• Physical quantity readout data
Content starts

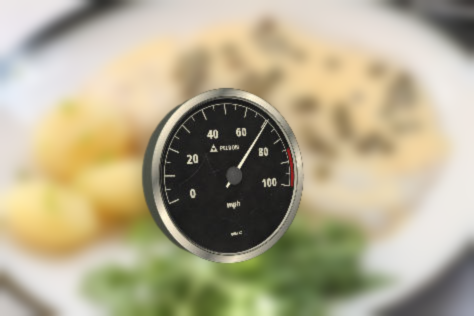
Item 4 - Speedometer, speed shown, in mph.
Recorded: 70 mph
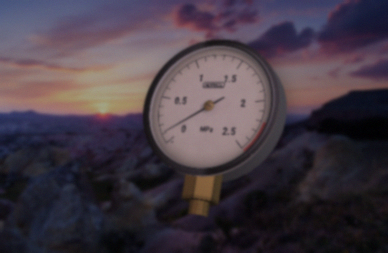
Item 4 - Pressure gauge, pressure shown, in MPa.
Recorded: 0.1 MPa
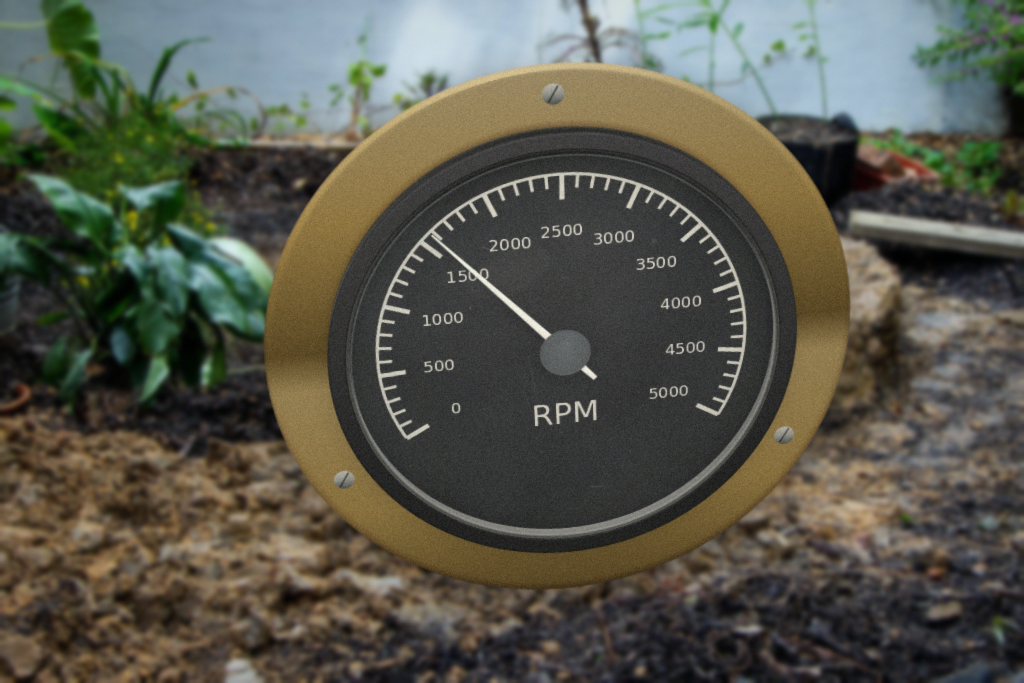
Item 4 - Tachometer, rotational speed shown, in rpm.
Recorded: 1600 rpm
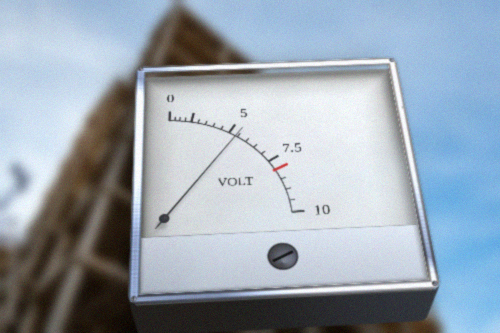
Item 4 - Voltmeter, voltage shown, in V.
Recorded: 5.5 V
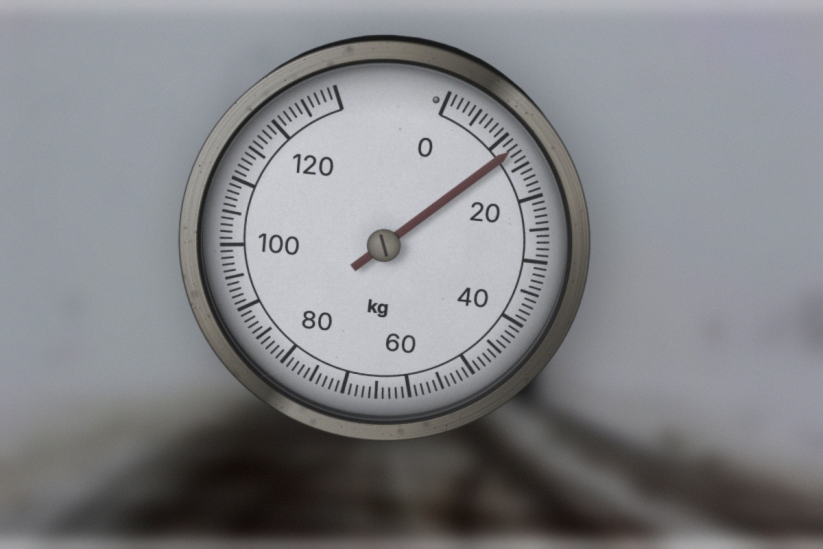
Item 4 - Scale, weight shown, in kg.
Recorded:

Content ends

Show every line of the data above that contains the string "shown". Case counts.

Item 4 - Speedometer, speed shown, in mph.
Item 4 - Pressure gauge, pressure shown, in MPa.
Item 4 - Tachometer, rotational speed shown, in rpm.
Item 4 - Voltmeter, voltage shown, in V.
Item 4 - Scale, weight shown, in kg.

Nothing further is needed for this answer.